Workers are experiencing more mobility generally in their careers, spending less time with one employer and making major career changes throughout their working life. The way we work now is characterised by disruption, temporary, contract and contingent work assignments, and we have to think differently about career progression.

In the current environment it is likely that most people will change careers several times during their lifetime. This means that career management is an important life skill to acquire and cultivate. We think it is important that you are committed to developing your personal and professional skills in order to make the most out your strengths and potential.

Options and choices

There is no one size fits all solution and you will need to review options and review aspects of your career management plan from time to time throughout your working life.

Your starting point should be developing an awareness of what is important in terms of your career development. This should include reflection on key drivers, skills, interests, personality, your values and how they affect your career choices.

Take stock of your current position and identify skills, experience and qualifications that will aid career progression; assess individual experience; identify gaps in light of what is required to move on; and think how to accrue the relevant experience. For some roles, your specific technical or specialist skills may be particularly important but most employers will be interested in your ‘transferable’ or generic skills.

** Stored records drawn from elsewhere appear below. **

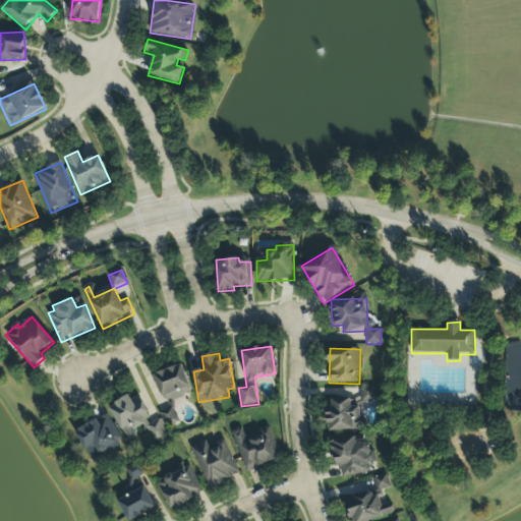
[(191,394),(183,365),(155,373),(163,402),(191,394)]
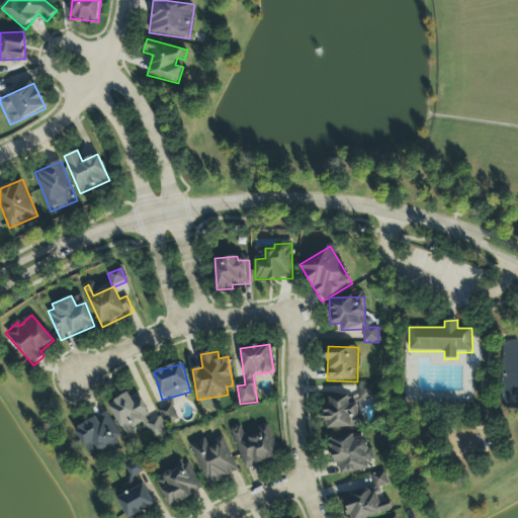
[(372,385),(358,385),(358,401),(372,401),(372,385)]
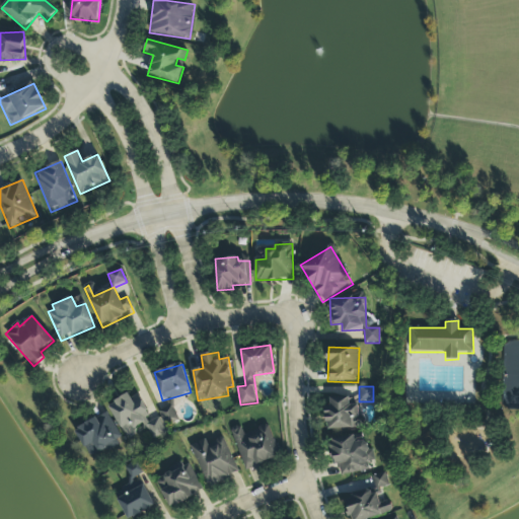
[(125,437),(146,427),(153,441),(166,434),(158,418),(150,421),(138,394),(130,398),(128,395),(108,404),(125,437)]
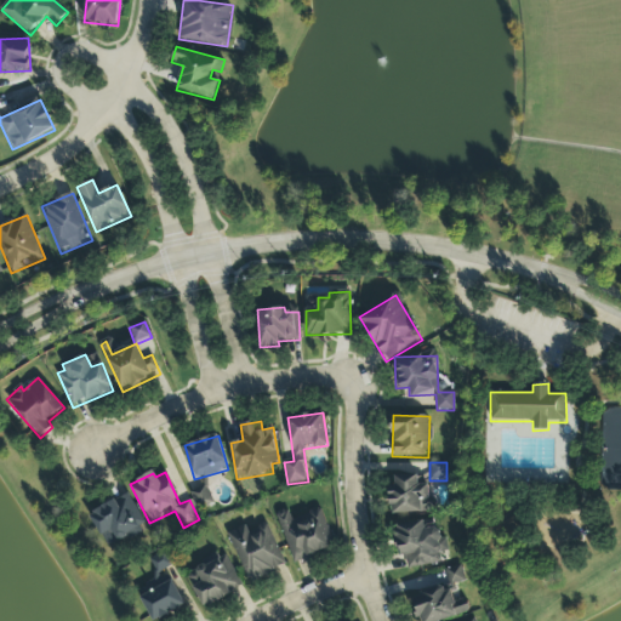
[(417,476),(389,477),(391,514),(432,512),(431,485),(417,485),(417,476)]
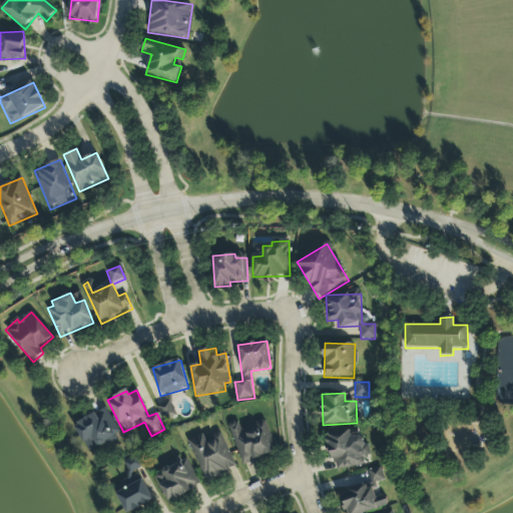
[(156,407),(162,422),(178,415),(172,401),(156,407)]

After some rigorous self-appraisal you can start exploring options and assess what are likely to be realistic choices in view of what you have to offer in the current job market and in light of the opportunities available. You should also consider what you can do to improve your chances (i.e. how to remedy any gaps in your skills or experience) and do some serious networking with relevant contacts to help your decision-making. You need clarity around how best to achieve your goals and devise contingency plans in case your initial choices do not work out successfully.

Plan for success

There are things you can do to improve your chance of success:

  • Keep an eye on relevant journals and websites for information, contacts and vacancies
  • Talking to your colleagues and peers who may have a network of contacts you can explore
  • Network at conferences with other delegates to find out what areas of work are of interest to them and following up relevant leads
  • Enhance your commercial awareness (via networking, collaborations, social media)
  • Investigate your options through networking and research
  • Look for job ideas from professional body web pages  or from a specialist publication in your field
  • Gain extra skills or qualifications, e.g. languages, proof-reading, learning a new software program

If you are looking to take a new direction in your career consider occupations which will capitalise on your existing strengths, e.g. those with good problem-solving skills might consider management consultancy, logistics or IT; those with demonstrable writing ability might consider technical writing.

Career management is an ongoing activity and good career management will help you plan an effective strategy for achieving your short and long-term goals.